You can invest your SEP IRA funds in stocks via a bank, brokerage, or other financial institution. As with any stock investment determination, it is advisable to diversify–to put funds in the stock of more than one company.
It is even a good idea to diversify as to industry sector. For example, if in a given year the manufacturing sector does not do well , your consumer-goods stocks might keep the entire portfolio from sinking.
In addition, as the stock markets can prove erratic, it might not be a good idea to put all your SEP-IRA money into stocks. The financial institution at which you establish your SEP-IRA is likely to offer a broad range of stock investment choices. If you need investment guidance, consult with a financial professional.
Bonds have a reputation as a more stable investment than stocks, providing lower return for lower risk. However, their performance can also prove erratic. Your SEP-IRA institution might provide choices of corporate, municipal, county, or state-issued bonds.
Because bonds are likely to provide a lower rate of return than other investment choices are, they can prove a better choice for money that will remain in place for long periods. When considering your options, keep in mind that the IRS requires that you begin withdrawals from your SEP-IRA account by age 70 1/2.

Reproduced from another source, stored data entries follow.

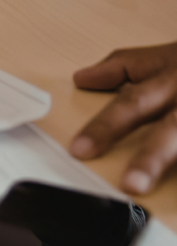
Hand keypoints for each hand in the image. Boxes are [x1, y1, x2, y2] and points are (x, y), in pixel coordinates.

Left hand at [70, 42, 176, 193]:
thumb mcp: (165, 55)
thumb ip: (123, 66)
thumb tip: (82, 78)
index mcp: (171, 78)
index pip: (132, 103)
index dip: (105, 126)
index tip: (79, 150)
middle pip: (173, 129)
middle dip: (153, 157)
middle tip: (131, 185)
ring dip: (171, 162)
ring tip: (151, 190)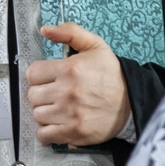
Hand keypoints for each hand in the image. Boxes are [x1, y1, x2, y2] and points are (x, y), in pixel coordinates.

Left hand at [30, 26, 131, 145]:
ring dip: (44, 113)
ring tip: (57, 109)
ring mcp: (70, 114)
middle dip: (41, 94)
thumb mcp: (95, 45)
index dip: (39, 75)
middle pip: (32, 96)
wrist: (132, 101)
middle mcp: (67, 91)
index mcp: (69, 68)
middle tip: (53, 94)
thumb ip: (69, 32)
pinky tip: (57, 124)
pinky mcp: (74, 132)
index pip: (32, 74)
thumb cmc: (112, 74)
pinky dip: (47, 132)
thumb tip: (45, 30)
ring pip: (37, 115)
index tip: (48, 78)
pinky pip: (45, 135)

Mutual funds may be made up of stocks, bonds, or a mix of the two. A fund also can include other types of securities. Your SEP-IRA institution is likely to offer a range of mutual funds.
You will usually find that the bank or brokerage has rated the funds as to risk. The mutual fund provider might group stocks into a fund based on industry, region, or stock or bond category. For example, an emerging-market fund might include the stocks of similar types of companies from a number of emerging-market countries.

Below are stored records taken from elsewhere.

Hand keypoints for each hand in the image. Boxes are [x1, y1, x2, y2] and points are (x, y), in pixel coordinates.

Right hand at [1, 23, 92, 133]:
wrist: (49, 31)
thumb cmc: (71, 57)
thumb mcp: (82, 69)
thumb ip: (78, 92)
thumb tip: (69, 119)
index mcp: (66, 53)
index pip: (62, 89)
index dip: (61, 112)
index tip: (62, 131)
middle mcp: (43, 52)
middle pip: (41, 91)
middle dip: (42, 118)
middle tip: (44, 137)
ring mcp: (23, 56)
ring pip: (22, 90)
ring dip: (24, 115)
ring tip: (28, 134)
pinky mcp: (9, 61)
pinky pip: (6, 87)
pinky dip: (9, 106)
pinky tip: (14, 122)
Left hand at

When choosing mutual funds, investigate thoroughly. Though past performance is never a guarantee of future results, it is still advisable to look into that performance carefully. Take your time when making a mutual fund decision. Consider the reputation of the fund provider, as well as trends in the country, the region, or the industry of the fund itself.
“You can set up an individual retirement annuity by purchasing an annuity contract or an endowment contract from a life insurance company,” according to the IRS. To prevent abuse, “contract must provide that contributions cannot be more than the deductible amount for an IRA for the year,” according to Publication 590.

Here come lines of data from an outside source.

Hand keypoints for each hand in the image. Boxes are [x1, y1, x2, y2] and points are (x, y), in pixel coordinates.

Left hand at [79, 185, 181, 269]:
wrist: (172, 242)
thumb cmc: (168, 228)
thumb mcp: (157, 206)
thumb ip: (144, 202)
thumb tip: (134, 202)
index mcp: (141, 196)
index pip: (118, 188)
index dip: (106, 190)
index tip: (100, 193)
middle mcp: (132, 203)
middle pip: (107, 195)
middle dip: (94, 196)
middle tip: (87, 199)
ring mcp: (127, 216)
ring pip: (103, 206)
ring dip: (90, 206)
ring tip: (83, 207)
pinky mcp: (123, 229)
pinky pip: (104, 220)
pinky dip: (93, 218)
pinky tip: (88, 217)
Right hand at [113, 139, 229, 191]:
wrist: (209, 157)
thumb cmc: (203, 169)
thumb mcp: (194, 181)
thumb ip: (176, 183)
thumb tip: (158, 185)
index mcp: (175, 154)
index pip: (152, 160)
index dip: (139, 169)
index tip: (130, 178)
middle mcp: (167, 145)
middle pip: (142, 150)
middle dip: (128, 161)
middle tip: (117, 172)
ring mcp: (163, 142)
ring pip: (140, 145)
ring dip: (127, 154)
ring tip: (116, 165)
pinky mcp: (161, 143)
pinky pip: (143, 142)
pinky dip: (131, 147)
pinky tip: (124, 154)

In addition, if any premiums are refunded to you, you have to put that money back into the annuity, whether to purchase additional benefits that year or “to pay for future premiums.”
Moreover, the contract must provide for premium flexibility so that your premiums will rise or fall with your income level. Further, the annuity contract has to be non-transferable and non-forfeitable. Be sure your life insurance company understands the strictures of IRA annuity contracts before you make the purchase.
An option is a “…financial derivative that represents a contract sold by one party (option writer) to another party (option holder),” according to Investopedia.com. The contract gives you the option of buying or selling an asset “at an agreed-upon price” by a certain date.